The energy crunch has triggered warnings from Hamas of a repeat from earlier this year, when power blackouts gave way to hundreds of thousands of frustrated Gazans surging over the Egyptian border to temporarily break the siege. Having resealed the border, Egypt has warned the Palestinians that it will use force to prevent another border breach.
Meanwhile, Israel has stepped up its military activity inside the Gaza Strip aimed at keeping Palestinian gunmen at a distance from the fence that separates it from Israel.
The offensive, which included Israeli ground troops and tanks, left several children dead over the weekend.
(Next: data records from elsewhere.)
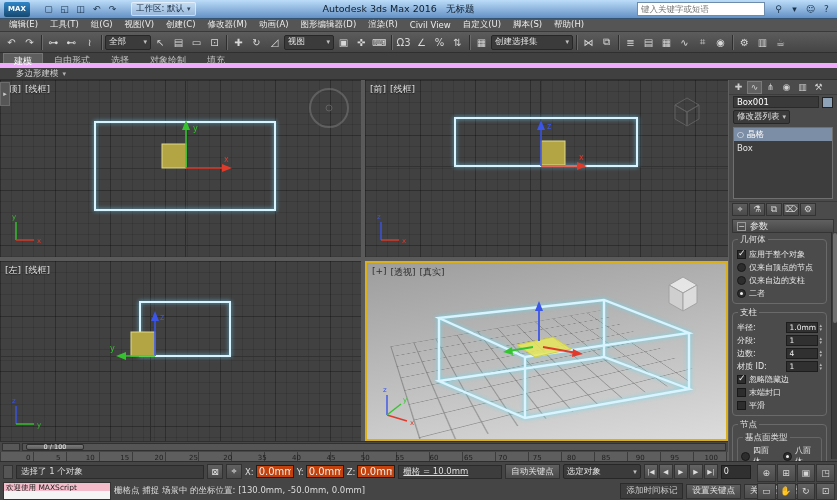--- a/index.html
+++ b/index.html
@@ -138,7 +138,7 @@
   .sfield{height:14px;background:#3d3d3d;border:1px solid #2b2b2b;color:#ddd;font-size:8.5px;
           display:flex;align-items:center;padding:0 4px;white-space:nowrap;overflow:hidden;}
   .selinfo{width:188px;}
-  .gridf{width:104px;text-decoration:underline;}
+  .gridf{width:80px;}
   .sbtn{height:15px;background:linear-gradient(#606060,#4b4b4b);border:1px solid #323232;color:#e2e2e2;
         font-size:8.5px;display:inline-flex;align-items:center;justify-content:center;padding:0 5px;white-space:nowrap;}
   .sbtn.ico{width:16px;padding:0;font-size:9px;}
On Sunday, a barrage of Palestinian retaliatory mortars landed just a few feet away from the Israeli general who heads the military's southern command.
In Jerusalem, two tracks of diplomacy sought to stem a rising tide of hostility in Gaza.
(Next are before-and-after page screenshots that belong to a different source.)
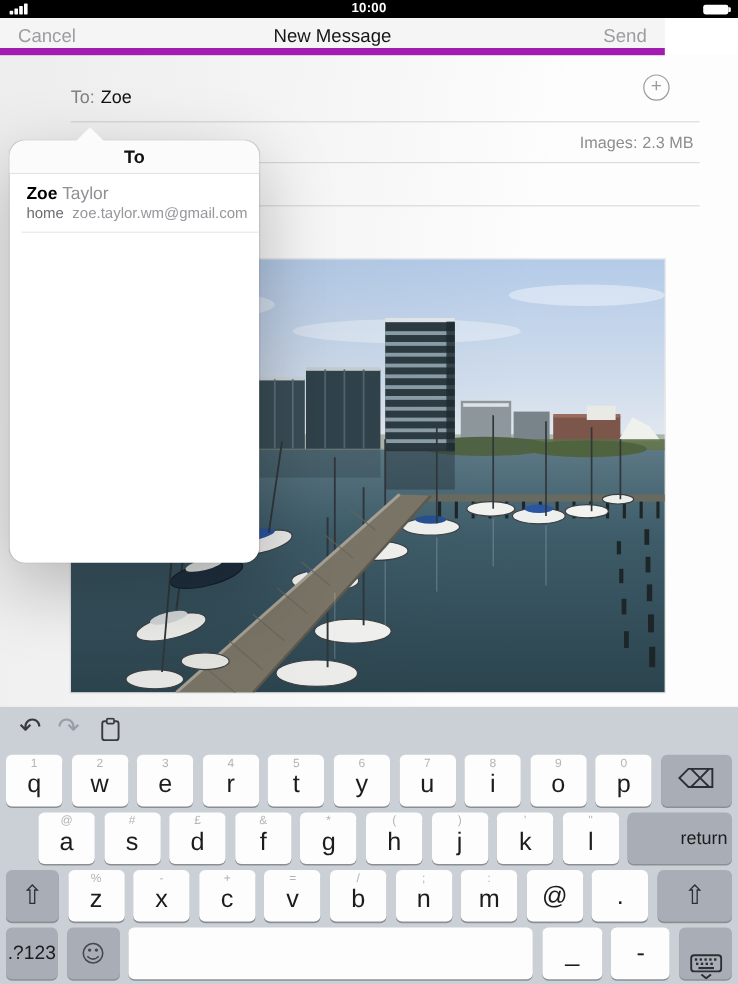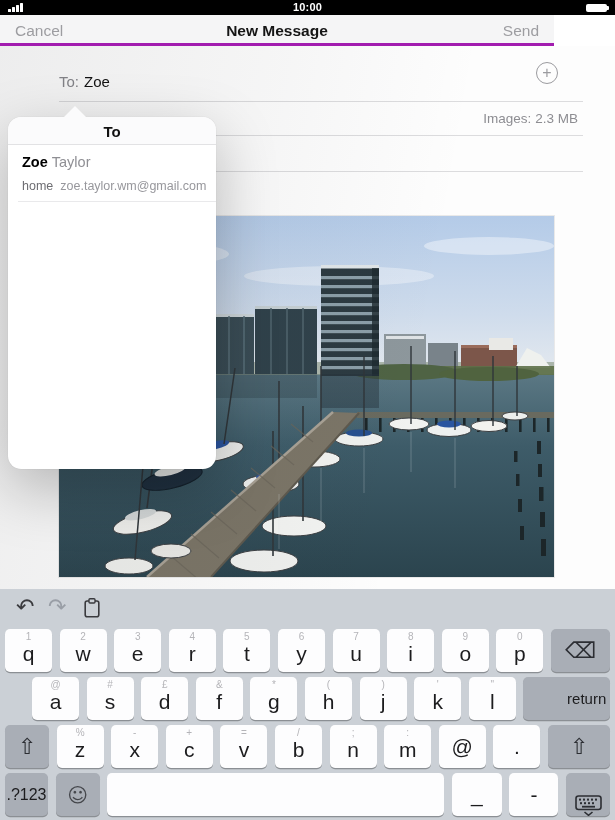--- a/index.html
+++ b/index.html
@@ -22,7 +22,7 @@
   #battery .bat-tip { width:2px; height:4px; background:#fff; border-radius:0 1px 1px 0; margin-left:.5px; }
   
   #nav-bar { position:absolute; left:0; top:15px; width:554px; height:31px; background:#f5f5f6;
-    border-bottom:3px solid #a21caf; z-index:30; }
+    border-bottom:6px solid #a21caf; z-index:30; }
   #nav-cancel { position:absolute; left:15px; top:7px; font-size:15.5px; color:#9d9da1; cursor:pointer; }
   #nav-title  { position:absolute; left:0; right:0; top:7px; text-align:center; font-size:15.5px; font-weight:700; color:#151515; }
   #nav-send   { position:absolute; right:15px; top:7px; font-size:15.5px; color:#9d9da1; cursor:pointer; }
Though the Olmert-Abbas meeting was a surprise, an Israeli spokesperson for the prime minister said that the summit had been planned for the eve of an upcoming visit to the US by the Palestinian president.
Israel and the Palestinians have been under pressure from both Egypt and the US to avoid a new border breach and to step up momentum for peace talks.
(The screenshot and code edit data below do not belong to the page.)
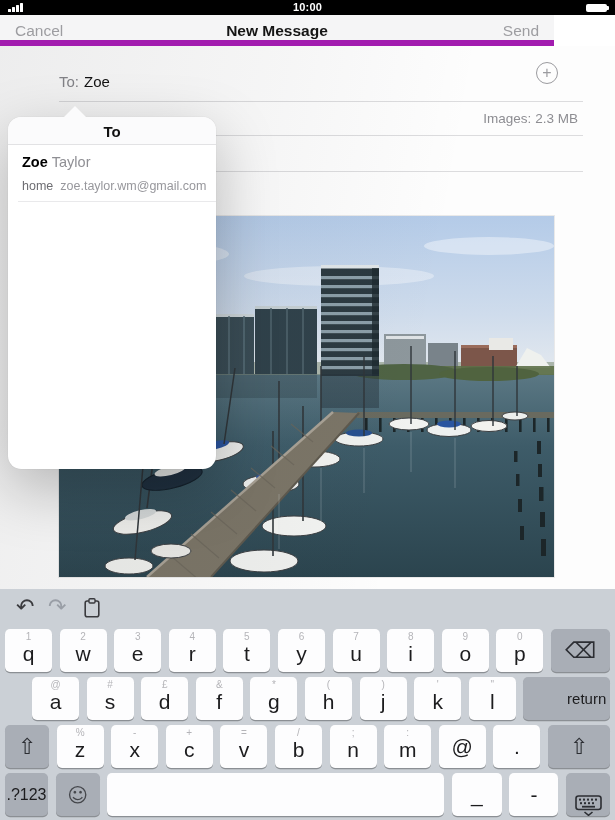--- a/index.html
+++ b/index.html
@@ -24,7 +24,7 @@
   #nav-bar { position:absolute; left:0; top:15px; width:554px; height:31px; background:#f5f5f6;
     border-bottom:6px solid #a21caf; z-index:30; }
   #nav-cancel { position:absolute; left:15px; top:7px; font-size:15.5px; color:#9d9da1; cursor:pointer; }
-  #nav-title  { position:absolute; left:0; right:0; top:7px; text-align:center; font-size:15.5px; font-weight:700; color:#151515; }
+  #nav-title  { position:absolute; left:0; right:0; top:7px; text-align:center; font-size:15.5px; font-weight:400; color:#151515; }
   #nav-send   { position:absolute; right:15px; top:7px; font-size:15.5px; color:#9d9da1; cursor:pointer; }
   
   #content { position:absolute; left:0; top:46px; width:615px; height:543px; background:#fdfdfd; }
"I hope [the summit] is to avoid a crisis, because if so, it's a good indication," said Gershon Baskin, the codirector of the Israeli Palestinian Center for Research and Information. "It seems logical that if Israel is moving forward then they're want to be coordinating any moves with Abbas."
At the same time as the Olmert-Abbas meeting, Carter was being hosted by Israeli President Shimon Peres. Although Mr. Peres has few powers in the largely ceremonial position, his status as Israel's elder statesman makes it likely that he could be used as a quiet channel of communication between the Israeli government and Hamas.
Israel has reportedly been using Egypt for intermittent negotiations with Hamas over a prisoner swap to free Cpl. Gilad Shalit, who was abducted from inside Israel to Gaza in June 2006.
Although Carter ruffled Israeli sensibilities last year after his book came out in which he compared Israel's occupation of the West Bank and Gaza to South African apartheid, he is remembered fondly for mediating the peace treaty with Egypt, the Jewish state's first-ever normalization of relations with its neighbors.